*** Opening of INFORMATION SHOWN ***
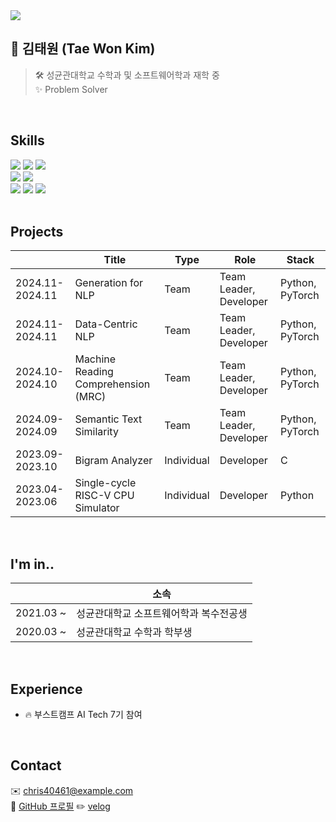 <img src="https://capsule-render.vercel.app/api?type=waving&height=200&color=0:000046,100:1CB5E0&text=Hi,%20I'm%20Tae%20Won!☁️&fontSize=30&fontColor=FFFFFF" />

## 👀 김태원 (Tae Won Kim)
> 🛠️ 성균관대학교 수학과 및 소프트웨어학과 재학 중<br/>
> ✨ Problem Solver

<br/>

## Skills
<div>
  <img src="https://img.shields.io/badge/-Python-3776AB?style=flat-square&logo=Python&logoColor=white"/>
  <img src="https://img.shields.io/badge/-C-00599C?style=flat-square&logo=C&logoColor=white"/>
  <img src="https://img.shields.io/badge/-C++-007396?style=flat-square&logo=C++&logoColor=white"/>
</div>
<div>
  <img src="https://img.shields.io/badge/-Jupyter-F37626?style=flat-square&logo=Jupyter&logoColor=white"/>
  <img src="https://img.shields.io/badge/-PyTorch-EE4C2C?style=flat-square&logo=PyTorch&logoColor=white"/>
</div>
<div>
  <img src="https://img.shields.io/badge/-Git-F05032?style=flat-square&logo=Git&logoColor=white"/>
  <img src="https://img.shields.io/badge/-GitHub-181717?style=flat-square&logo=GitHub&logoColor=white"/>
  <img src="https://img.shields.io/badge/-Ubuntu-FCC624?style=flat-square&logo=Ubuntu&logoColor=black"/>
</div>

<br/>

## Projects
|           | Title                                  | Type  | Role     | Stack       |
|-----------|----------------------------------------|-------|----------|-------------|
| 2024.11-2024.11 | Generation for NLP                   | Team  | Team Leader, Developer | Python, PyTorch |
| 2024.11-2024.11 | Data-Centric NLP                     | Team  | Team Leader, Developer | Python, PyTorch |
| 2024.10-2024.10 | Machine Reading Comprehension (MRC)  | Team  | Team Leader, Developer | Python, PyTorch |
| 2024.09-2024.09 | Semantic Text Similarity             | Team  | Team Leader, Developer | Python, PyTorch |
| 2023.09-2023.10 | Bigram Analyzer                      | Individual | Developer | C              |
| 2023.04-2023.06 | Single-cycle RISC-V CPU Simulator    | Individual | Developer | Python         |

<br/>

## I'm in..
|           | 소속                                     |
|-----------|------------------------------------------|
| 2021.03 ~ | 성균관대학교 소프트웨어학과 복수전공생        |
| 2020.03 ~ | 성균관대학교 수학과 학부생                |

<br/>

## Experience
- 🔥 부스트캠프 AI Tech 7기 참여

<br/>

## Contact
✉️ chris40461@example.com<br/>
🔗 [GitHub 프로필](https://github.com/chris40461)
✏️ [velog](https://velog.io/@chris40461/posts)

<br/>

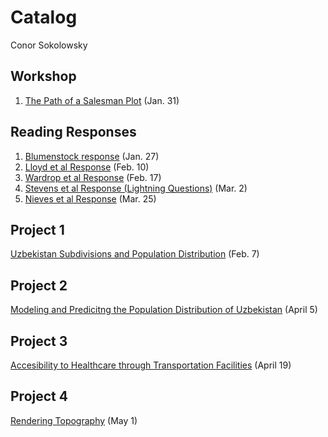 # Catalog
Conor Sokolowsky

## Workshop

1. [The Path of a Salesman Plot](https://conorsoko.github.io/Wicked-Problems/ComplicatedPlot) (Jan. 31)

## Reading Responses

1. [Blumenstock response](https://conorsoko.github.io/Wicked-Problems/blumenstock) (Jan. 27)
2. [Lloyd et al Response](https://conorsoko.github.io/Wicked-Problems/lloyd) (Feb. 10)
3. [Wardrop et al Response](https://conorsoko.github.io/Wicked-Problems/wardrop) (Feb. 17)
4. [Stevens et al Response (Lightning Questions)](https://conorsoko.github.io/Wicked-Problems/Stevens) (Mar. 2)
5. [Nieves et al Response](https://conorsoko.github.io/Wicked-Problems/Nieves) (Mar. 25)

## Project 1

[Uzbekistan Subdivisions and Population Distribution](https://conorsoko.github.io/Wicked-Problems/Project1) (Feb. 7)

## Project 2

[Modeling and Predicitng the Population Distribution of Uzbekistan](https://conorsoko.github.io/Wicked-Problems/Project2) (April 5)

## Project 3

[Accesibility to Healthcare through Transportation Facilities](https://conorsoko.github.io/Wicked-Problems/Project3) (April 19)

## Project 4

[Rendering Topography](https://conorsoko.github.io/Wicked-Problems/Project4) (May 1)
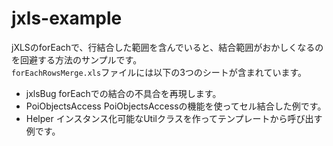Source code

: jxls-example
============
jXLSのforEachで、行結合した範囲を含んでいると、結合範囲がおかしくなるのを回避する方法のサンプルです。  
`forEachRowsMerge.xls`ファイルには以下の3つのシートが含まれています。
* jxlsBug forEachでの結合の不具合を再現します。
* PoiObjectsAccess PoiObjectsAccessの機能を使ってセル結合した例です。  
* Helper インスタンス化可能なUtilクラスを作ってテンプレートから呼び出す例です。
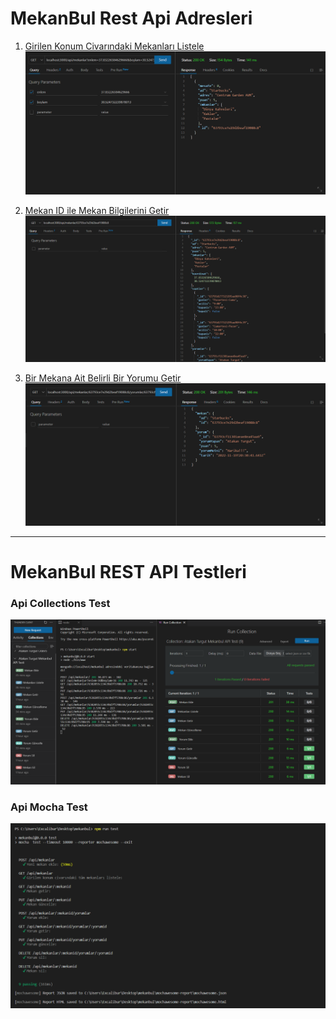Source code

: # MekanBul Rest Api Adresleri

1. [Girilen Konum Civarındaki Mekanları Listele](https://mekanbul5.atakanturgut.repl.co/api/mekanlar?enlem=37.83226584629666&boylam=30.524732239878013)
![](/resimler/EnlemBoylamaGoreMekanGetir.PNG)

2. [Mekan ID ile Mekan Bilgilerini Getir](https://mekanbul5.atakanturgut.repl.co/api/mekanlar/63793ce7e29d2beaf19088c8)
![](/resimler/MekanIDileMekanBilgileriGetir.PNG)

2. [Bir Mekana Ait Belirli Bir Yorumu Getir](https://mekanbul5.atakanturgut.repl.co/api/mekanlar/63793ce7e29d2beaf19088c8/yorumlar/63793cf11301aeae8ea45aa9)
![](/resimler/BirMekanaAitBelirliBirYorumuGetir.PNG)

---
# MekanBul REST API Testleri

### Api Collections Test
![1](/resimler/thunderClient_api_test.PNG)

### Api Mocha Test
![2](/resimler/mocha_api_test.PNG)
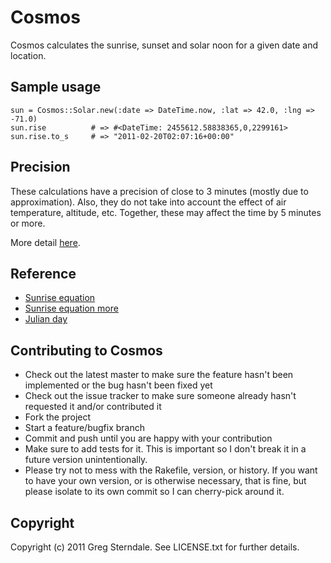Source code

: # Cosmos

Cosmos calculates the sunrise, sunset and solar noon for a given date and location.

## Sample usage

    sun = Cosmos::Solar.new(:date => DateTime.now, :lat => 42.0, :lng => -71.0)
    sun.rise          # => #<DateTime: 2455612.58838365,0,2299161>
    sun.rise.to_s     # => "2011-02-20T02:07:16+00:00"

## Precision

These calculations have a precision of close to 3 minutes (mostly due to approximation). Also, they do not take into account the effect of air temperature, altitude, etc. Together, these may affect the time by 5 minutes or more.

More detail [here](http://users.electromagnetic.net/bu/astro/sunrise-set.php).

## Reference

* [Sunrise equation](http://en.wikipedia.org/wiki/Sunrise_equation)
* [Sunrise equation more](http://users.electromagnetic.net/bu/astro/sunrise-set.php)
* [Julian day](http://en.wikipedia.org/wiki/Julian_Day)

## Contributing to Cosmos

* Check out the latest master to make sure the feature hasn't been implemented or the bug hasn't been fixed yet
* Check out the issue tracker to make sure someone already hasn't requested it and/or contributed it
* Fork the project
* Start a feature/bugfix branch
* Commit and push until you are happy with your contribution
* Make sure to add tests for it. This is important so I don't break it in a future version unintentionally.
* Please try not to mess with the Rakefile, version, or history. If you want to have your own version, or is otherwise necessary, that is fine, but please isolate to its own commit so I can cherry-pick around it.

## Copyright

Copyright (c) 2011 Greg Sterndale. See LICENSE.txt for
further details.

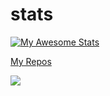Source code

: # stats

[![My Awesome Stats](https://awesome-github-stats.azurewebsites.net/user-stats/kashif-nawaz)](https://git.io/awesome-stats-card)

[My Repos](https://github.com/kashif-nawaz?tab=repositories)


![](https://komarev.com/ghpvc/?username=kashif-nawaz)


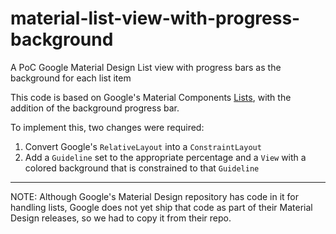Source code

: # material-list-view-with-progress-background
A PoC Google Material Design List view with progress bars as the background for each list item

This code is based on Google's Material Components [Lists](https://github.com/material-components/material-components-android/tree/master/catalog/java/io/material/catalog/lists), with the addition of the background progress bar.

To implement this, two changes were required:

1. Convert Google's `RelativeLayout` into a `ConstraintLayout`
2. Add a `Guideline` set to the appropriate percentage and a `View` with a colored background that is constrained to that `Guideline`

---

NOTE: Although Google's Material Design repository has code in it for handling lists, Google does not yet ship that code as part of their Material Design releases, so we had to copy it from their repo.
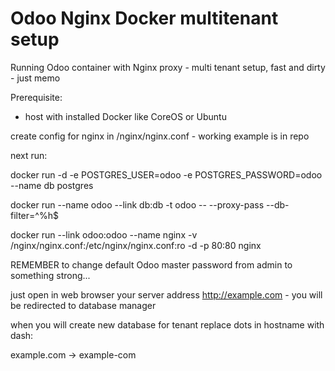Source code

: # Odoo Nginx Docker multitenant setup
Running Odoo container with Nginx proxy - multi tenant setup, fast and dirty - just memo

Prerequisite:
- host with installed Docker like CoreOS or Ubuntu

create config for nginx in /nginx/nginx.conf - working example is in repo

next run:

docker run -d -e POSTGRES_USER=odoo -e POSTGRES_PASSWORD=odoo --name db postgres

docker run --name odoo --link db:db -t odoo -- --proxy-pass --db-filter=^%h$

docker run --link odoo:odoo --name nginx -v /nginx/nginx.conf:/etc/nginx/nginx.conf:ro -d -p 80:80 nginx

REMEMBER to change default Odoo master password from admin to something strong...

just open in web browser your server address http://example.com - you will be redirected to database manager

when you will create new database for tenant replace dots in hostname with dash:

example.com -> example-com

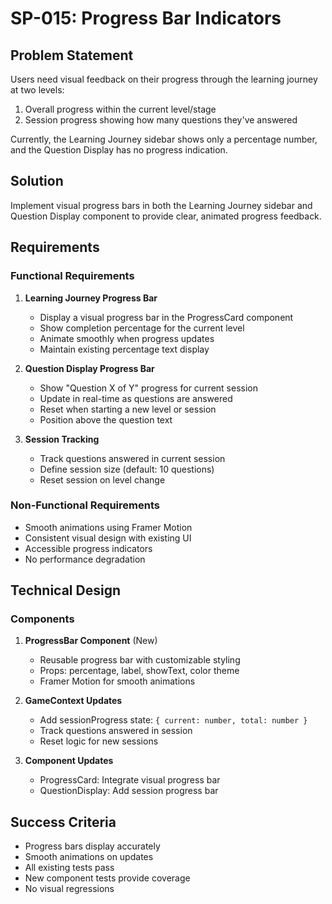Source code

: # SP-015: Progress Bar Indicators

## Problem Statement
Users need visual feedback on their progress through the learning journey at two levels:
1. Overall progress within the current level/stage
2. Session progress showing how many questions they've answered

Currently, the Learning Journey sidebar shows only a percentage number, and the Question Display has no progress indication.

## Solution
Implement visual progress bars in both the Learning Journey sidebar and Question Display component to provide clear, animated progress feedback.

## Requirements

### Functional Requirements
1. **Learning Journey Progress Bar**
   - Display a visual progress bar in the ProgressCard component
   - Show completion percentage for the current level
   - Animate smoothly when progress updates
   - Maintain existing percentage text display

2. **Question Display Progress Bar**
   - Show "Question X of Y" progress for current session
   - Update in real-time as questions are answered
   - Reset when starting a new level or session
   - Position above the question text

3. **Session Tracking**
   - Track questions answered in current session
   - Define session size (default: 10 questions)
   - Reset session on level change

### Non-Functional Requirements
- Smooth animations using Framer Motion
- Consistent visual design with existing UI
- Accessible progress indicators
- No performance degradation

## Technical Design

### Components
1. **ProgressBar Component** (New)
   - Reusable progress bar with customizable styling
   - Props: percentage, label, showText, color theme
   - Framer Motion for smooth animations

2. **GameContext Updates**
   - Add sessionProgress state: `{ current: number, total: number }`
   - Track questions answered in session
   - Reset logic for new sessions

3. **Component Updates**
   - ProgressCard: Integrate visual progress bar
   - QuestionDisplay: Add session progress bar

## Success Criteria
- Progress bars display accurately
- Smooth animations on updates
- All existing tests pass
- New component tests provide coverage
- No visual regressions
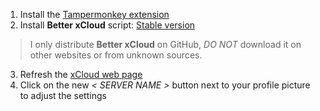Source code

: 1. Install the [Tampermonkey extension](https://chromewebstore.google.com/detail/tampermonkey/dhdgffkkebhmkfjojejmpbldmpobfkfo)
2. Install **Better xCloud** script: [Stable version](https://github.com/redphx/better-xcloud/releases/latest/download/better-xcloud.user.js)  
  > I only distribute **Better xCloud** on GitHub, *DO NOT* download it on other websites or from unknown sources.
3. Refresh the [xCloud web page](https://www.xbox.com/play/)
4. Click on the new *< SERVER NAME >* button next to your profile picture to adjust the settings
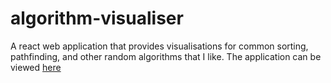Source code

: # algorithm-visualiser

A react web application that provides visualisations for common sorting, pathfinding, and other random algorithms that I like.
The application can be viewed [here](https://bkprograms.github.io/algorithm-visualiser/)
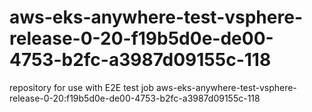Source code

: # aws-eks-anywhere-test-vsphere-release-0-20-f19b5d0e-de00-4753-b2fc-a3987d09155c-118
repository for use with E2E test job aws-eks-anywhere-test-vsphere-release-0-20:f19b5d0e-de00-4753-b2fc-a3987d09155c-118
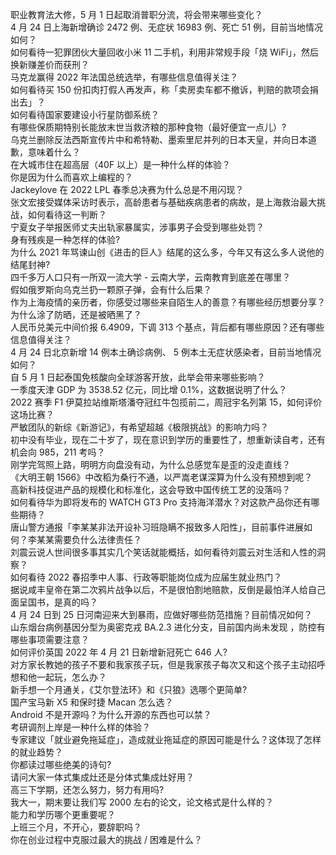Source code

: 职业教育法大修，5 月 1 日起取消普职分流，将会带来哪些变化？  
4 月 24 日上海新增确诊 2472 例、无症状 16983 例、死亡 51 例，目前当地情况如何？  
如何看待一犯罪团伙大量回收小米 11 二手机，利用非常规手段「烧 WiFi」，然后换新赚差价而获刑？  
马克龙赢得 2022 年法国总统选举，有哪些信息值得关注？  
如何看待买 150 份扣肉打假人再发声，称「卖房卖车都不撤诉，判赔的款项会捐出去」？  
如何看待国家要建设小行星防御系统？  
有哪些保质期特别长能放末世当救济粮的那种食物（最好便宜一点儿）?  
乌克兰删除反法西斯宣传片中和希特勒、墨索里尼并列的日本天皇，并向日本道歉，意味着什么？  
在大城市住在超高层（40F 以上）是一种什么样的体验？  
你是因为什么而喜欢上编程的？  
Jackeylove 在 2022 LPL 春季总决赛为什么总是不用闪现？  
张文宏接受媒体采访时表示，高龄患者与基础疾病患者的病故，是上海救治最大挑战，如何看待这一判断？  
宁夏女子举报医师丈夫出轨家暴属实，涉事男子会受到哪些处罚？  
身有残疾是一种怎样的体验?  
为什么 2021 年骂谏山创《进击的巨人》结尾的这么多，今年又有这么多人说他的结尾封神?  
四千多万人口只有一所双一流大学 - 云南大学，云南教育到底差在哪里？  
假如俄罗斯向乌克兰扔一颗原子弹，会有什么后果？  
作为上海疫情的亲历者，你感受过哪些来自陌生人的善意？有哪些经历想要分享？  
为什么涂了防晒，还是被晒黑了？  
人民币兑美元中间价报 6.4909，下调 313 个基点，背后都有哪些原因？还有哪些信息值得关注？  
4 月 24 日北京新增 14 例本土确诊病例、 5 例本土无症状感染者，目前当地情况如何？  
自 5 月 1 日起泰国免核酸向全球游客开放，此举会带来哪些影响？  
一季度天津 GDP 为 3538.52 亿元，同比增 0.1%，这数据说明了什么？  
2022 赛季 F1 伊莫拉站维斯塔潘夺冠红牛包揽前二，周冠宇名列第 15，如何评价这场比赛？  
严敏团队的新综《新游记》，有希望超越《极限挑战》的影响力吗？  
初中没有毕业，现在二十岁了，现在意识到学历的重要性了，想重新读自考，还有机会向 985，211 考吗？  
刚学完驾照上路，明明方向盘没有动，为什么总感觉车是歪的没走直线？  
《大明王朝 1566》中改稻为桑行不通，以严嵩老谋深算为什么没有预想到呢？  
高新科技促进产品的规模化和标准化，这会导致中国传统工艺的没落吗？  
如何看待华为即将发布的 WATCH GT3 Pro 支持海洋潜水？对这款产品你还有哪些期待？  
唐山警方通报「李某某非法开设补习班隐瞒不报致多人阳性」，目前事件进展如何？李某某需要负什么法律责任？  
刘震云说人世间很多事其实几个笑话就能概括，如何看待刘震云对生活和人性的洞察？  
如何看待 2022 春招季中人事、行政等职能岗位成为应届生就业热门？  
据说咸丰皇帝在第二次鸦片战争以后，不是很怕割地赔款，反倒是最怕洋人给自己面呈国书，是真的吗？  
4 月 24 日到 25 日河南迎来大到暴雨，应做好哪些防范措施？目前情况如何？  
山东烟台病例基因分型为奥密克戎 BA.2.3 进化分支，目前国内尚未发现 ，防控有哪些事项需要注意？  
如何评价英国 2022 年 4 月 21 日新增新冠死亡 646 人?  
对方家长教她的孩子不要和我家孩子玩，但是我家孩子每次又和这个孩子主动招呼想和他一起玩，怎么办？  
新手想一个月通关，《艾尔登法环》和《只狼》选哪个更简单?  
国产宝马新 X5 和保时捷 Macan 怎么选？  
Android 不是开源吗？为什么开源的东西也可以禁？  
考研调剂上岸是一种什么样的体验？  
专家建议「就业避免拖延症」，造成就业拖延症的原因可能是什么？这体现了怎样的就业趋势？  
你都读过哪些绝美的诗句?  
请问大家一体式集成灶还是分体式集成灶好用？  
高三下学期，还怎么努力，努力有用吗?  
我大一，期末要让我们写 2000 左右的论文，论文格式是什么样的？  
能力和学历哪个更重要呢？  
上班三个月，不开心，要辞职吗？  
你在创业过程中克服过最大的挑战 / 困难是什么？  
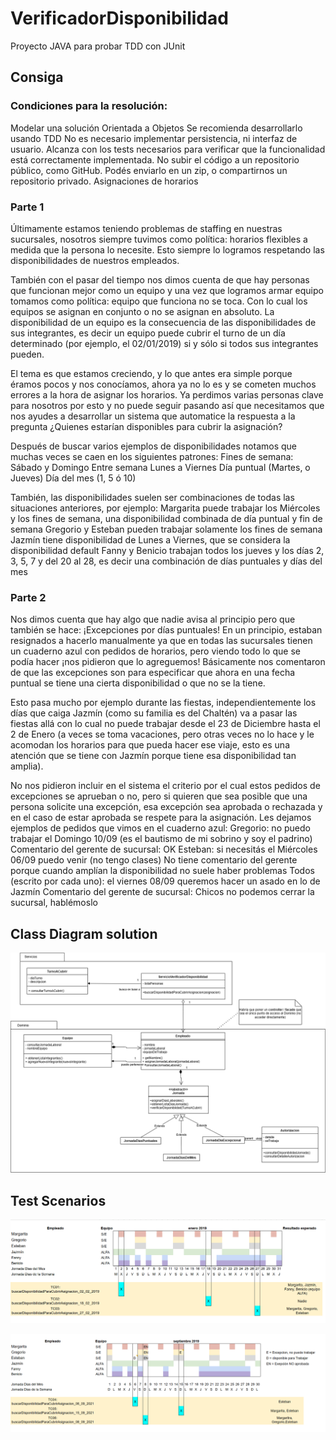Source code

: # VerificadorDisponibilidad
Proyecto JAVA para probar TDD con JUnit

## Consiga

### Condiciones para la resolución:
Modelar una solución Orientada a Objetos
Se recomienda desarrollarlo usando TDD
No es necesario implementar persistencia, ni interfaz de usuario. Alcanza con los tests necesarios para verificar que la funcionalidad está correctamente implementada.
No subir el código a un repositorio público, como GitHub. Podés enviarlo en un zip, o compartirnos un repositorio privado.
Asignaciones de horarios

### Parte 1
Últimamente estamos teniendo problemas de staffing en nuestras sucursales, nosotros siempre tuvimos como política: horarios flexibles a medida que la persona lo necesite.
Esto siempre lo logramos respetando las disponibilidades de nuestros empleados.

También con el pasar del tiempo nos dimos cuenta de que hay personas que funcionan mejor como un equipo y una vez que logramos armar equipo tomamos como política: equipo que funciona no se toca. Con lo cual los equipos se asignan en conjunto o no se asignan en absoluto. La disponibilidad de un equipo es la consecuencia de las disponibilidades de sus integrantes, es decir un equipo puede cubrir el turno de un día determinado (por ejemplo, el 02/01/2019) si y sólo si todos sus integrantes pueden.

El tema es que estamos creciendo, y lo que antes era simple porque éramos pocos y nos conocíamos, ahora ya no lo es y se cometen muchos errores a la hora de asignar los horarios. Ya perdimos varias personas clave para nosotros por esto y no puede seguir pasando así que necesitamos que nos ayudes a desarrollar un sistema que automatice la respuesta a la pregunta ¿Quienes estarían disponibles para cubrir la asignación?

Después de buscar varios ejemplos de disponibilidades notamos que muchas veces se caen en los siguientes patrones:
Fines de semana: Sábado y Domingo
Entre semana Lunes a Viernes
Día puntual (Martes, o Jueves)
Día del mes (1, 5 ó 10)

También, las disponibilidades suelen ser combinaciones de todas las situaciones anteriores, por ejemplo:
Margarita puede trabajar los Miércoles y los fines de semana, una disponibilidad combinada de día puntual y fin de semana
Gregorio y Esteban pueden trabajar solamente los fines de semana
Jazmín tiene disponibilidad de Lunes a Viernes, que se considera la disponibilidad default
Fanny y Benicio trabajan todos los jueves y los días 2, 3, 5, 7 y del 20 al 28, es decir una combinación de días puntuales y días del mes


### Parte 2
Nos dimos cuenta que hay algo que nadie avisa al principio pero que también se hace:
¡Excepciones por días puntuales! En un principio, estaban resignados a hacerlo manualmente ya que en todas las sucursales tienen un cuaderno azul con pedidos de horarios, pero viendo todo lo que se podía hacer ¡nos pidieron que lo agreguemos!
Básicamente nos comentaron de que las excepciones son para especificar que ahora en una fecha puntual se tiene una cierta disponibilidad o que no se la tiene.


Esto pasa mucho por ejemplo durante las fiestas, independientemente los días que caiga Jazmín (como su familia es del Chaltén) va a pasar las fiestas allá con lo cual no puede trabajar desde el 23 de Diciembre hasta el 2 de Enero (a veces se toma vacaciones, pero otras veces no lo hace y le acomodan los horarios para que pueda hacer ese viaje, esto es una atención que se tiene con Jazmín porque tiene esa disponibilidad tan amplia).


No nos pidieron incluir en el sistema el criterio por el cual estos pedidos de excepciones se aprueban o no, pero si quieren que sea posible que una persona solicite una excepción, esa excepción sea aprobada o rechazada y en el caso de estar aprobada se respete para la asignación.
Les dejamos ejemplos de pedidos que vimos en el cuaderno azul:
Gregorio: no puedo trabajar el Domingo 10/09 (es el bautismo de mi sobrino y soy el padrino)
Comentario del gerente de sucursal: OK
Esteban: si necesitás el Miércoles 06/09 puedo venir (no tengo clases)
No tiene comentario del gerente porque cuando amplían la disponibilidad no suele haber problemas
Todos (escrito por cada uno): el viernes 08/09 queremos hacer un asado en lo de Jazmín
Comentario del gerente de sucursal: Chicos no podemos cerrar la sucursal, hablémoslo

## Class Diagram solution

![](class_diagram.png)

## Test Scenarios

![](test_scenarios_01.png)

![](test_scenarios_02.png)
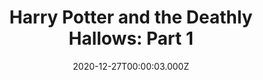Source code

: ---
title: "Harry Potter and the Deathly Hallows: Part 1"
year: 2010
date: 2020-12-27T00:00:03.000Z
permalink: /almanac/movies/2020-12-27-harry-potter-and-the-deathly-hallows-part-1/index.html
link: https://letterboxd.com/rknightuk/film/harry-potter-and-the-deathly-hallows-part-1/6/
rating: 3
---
*** Close of INFORMATION SHOWN ***
BRIEF:
Copy out only the lines of the records above from the one with "- Smooth animations using Framer Motion" through the one with "- Smooth animations on updates", exactly as they stand, both included.

ANSWER BELOW:
- Smooth animations using Framer Motion
- Consistent visual design with existing UI
- Accessible progress indicators
- No performance degradation

## Technical Design

### Components
1. **ProgressBar Component** (New)
   - Reusable progress bar with customizable styling
   - Props: percentage, label, showText, color theme
   - Framer Motion for smooth animations

2. **GameContext Updates**
   - Add sessionProgress state: `{ current: number, total: number }`
   - Track questions answered in session
   - Reset logic for new sessions

3. **Component Updates**
   - ProgressCard: Integrate visual progress bar
   - QuestionDisplay: Add session progress bar

## Success Criteria
- Progress bars display accurately
- Smooth animations on updates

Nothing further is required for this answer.